Task material =>
▶
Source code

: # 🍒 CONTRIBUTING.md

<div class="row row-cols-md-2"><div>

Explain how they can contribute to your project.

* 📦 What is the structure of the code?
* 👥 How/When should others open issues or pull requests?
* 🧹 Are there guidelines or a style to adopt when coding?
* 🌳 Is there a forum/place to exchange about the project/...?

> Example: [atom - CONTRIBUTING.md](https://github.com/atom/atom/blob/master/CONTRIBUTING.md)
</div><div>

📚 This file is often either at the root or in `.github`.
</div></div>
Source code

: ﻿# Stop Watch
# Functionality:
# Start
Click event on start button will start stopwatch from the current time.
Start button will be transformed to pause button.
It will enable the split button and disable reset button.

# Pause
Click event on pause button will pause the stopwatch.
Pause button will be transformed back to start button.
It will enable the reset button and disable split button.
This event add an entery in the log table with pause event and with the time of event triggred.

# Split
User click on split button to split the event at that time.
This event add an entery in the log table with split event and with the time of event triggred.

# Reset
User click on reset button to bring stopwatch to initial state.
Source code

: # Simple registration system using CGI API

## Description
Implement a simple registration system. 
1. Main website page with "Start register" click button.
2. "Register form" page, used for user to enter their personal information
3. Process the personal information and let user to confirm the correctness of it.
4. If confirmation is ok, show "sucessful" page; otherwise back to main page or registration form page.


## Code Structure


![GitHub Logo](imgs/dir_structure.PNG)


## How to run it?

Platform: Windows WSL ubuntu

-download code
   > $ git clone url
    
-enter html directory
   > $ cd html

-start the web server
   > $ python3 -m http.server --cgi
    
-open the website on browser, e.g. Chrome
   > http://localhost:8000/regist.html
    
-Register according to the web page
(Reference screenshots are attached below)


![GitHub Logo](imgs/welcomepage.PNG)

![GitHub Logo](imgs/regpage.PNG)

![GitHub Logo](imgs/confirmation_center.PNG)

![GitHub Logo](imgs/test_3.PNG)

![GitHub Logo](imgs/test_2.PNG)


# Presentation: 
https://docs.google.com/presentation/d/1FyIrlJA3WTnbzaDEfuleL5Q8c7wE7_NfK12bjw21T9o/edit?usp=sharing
◀
Problem to work on =>
Go through the preceding material and copy each line that has the word "there".

Problem solution =>
* 🧹 Are there guidelines or a style to adopt when coding?
* 🌳 Is there a forum/place to exchange about the project/...?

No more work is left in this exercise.